Wiesbaden — Im Jahr 2015 wurde deutschlandweit mit mehr als 1,1 Millionen Tonnen (Trockenmasse) der überwiegende Teil des Klärschlamms aus öffentlichen Abwasserbehandlungsanlagen verbrannt. Wie das Statistische Bundesamt (Destatis) weiter mitteilt, entspricht dies einer Steigerung um 6 Prozent im Vergleich zum Vorjahr.

Insgesamt wurden damit gut 64 Prozent der Gesamtmenge des direkt entsorgten Klärschlamms von rund 1,8 Millionen Tonnen thermisch entsorgt. Von der thermisch entsorgten Klärschlammmenge gingen gut 432.500 Tonnen (38 Prozent) in die Monoverbrennung und knapp 446.900 Tonnen (39 Prozent) in die Mitverbrennung. Für die übrigen knapp 269.300 Tonnen (23 Prozent) liegen keine Informationen über die Art der Verbrennung vor.

Über die vergangenen Jahre zeigte sich ein Trend hin zur thermischen Entsorgung von Klärschlamm. Der entsprechende Anteil stieg von 2012 (55 Prozent) bis 2015 um 9 Prozentpunkte.

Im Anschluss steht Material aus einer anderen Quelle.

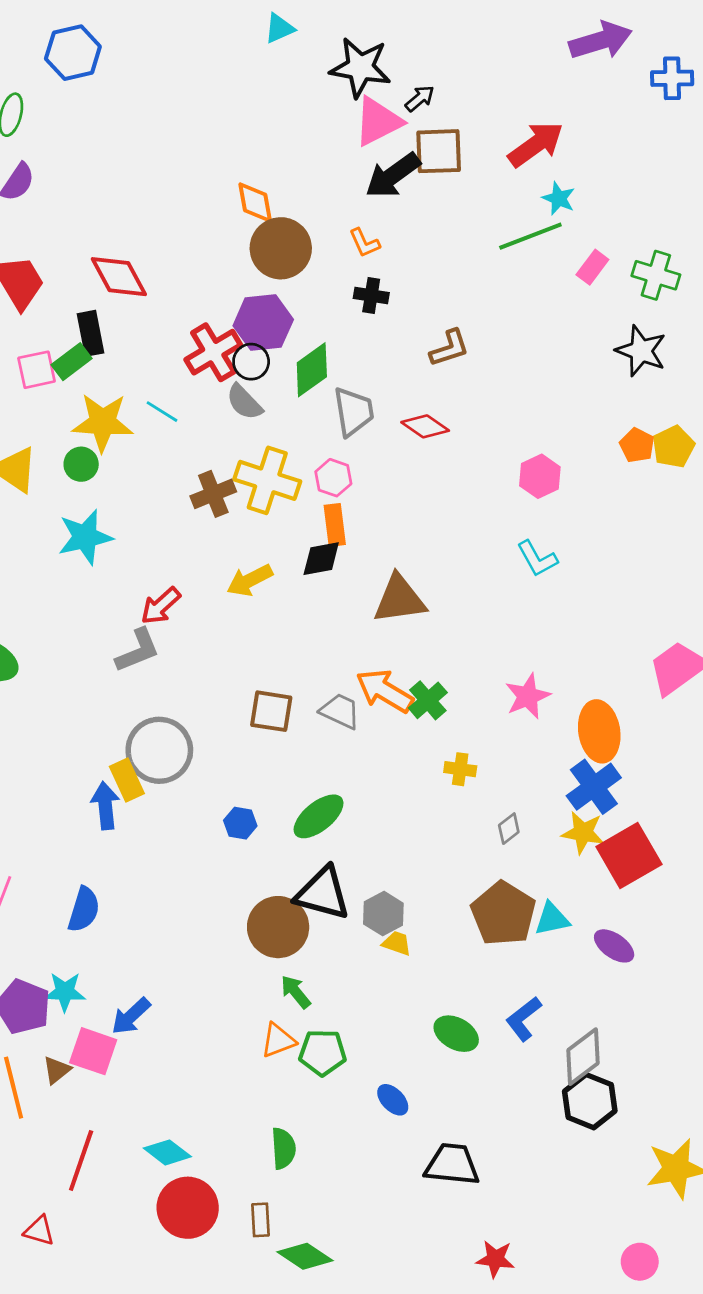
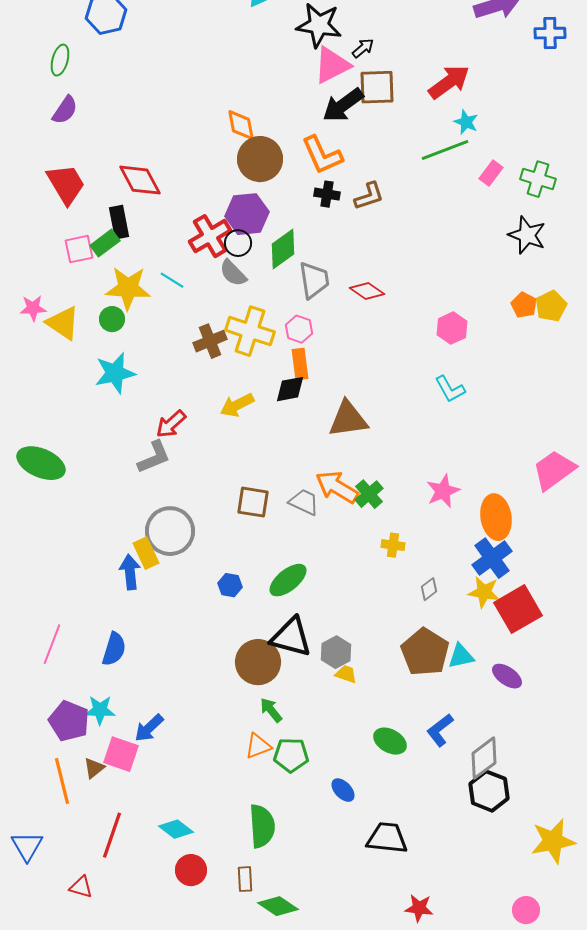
orange L-shape: (364, 243) -> (322, 155), size x1.8
brown L-shape: (449, 348) -> (369, 196), moved
green semicircle: (283, 1148) -> (262, 826), size x1.4
red circle: (188, 1208) -> (191, 870), size x0.7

Der Anteil des in der Landwirtschaft, beim Landschaftsbau sowie bei sonstiger stofflicher Verwertung verwerteten Klärschlamms verringerte sich von 40 Prozent im Jahr 2014 auf 36 Prozent im Jahr 2015. So wurden noch rund 24 Prozent des Klärschlamms in der Landwirtschaft (428.000 Tonnen) und gut 11 Prozent im Landschaftsbau (190.000 Tonnen) eingesetzt. Die übrigen Mengen wurden einer sonstigen stofflichen Verwertung zugeführt.